»»

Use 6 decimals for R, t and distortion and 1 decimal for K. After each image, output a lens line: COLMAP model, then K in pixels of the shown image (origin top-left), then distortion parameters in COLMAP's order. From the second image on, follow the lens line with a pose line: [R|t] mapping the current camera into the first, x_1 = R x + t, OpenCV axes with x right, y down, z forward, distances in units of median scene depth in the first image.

««
»»

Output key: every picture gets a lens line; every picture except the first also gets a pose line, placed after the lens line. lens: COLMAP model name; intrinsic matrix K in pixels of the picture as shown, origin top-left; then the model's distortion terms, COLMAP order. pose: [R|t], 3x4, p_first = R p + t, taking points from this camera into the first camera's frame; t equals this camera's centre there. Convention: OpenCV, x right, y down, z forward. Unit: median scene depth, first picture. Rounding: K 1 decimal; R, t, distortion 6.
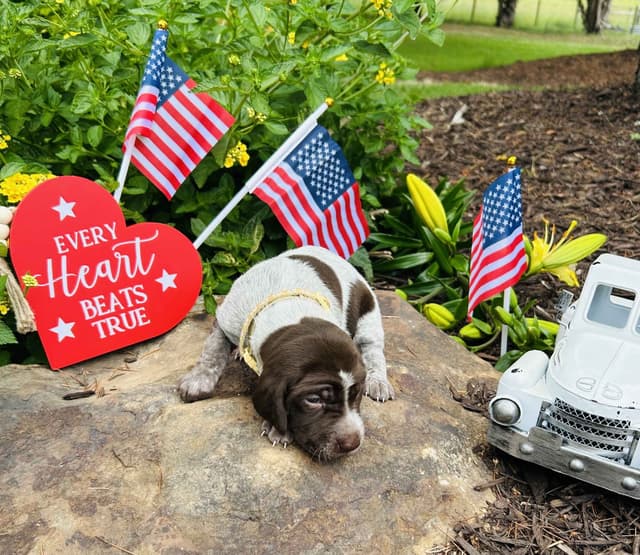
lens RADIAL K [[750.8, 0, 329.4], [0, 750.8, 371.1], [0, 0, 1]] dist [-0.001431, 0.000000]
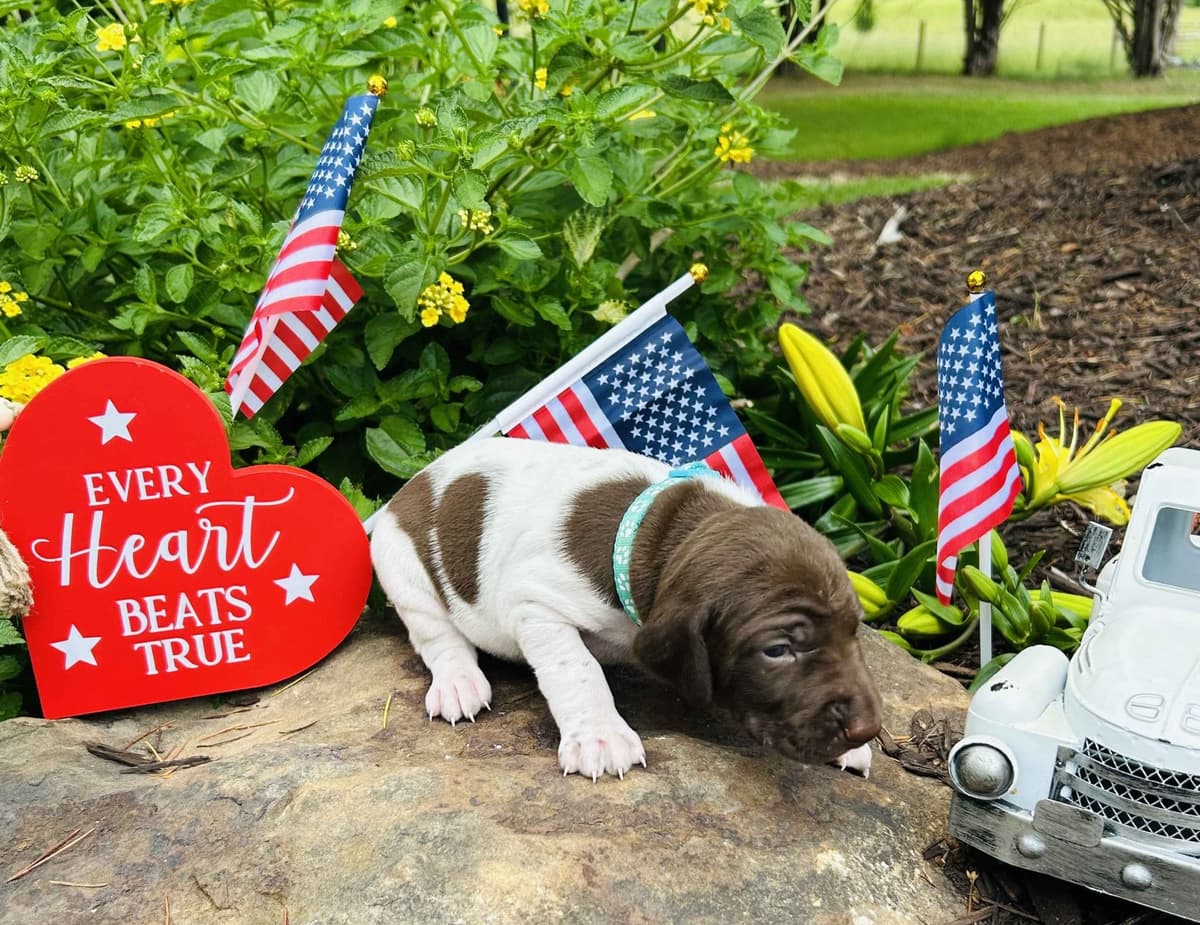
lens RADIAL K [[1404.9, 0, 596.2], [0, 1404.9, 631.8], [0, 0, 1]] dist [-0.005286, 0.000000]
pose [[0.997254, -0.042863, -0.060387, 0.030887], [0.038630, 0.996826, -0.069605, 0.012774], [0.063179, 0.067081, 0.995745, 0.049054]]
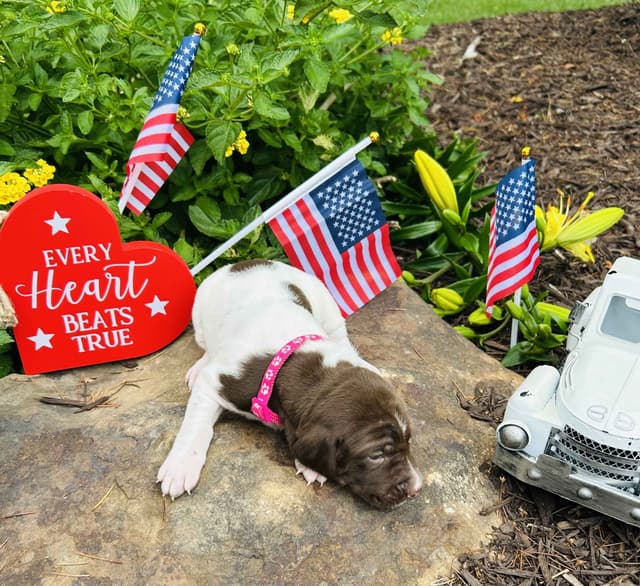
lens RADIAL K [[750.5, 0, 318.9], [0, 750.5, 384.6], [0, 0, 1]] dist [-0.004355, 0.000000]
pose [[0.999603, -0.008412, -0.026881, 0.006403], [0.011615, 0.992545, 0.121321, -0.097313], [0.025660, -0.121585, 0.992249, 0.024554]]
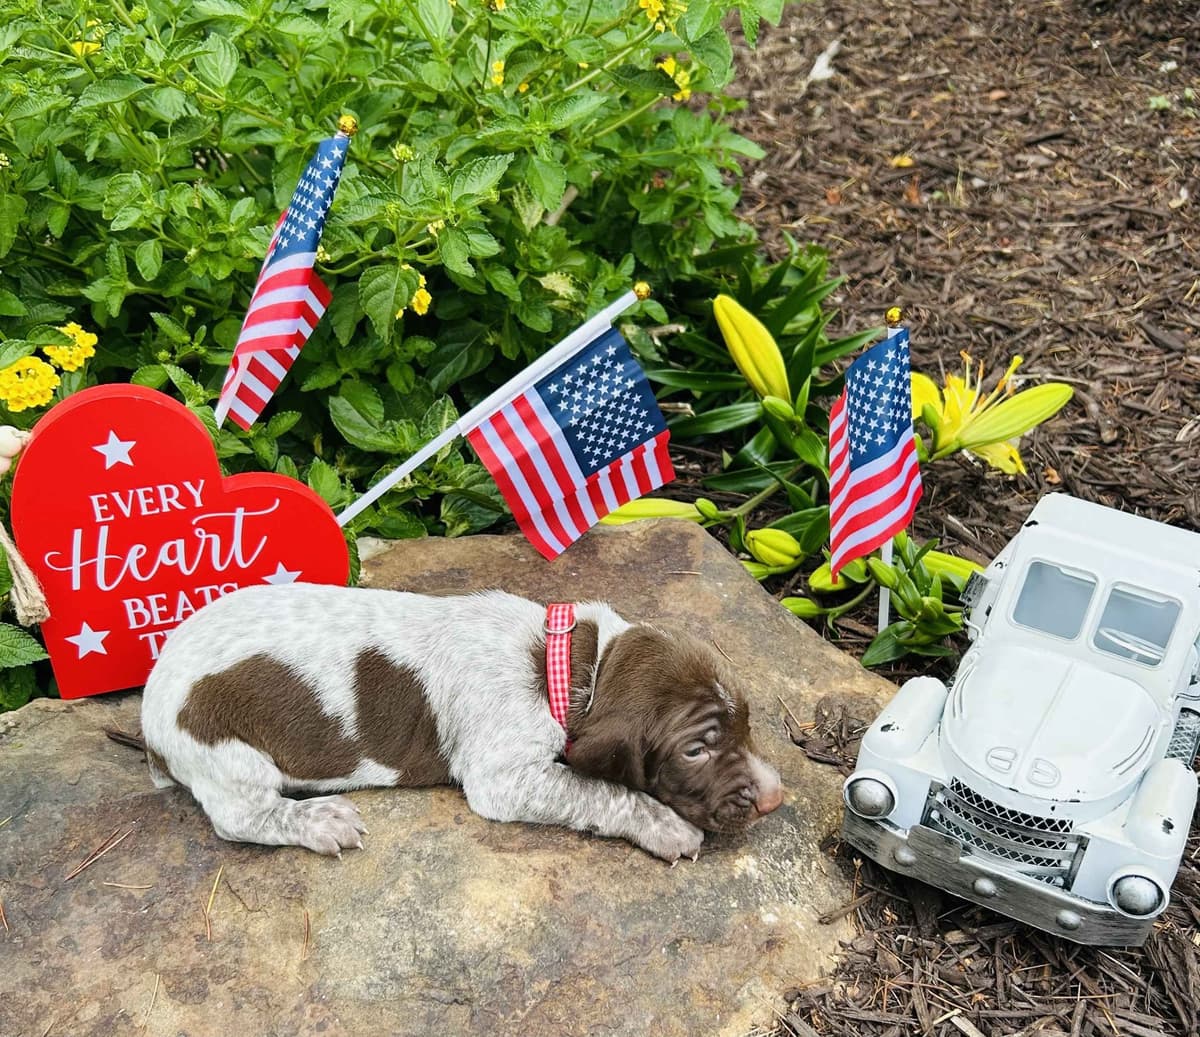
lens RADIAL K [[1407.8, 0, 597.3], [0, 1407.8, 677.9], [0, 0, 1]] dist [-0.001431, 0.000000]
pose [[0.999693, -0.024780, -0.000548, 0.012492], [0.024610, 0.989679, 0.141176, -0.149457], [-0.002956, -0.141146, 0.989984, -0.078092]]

««

Could you reproduce the stretch above from the line containing "Output key: every" through the line containing "-0.141146, 0.989984, -0.078092]]", character for character, and leave the pictures out of your answer?

◆ Your response
Output key: every picture gets a lens line; every picture except the first also gets a pose line, placed after the lens line. lens: COLMAP model name; intrinsic matrix K in pixels of the picture as shown, origin top-left; then the model's distortion terms, COLMAP order. pose: [R|t], 3x4, p_first = R p + t, taking points from this camera into the first camera's frame; t equals this camera's centre there. Convention: OpenCV, x right, y down, z forward. Unit: median scene depth, first picture. Rounding: K 1 decimal; R, t, distortion 6.
lens RADIAL K [[750.8, 0, 329.4], [0, 750.8, 371.1], [0, 0, 1]] dist [-0.001431, 0.000000]
lens RADIAL K [[1404.9, 0, 596.2], [0, 1404.9, 631.8], [0, 0, 1]] dist [-0.005286, 0.000000]
pose [[0.997254, -0.042863, -0.060387, 0.030887], [0.038630, 0.996826, -0.069605, 0.012774], [0.063179, 0.067081, 0.995745, 0.049054]]
lens RADIAL K [[750.5, 0, 318.9], [0, 750.5, 384.6], [0, 0, 1]] dist [-0.004355, 0.000000]
pose [[0.999603, -0.008412, -0.026881, 0.006403], [0.011615, 0.992545, 0.121321, -0.097313], [0.025660, -0.121585, 0.992249, 0.024554]]
lens RADIAL K [[1407.8, 0, 597.3], [0, 1407.8, 677.9], [0, 0, 1]] dist [-0.001431, 0.000000]
pose [[0.999693, -0.024780, -0.000548, 0.012492], [0.024610, 0.989679, 0.141176, -0.149457], [-0.002956, -0.141146, 0.989984, -0.078092]]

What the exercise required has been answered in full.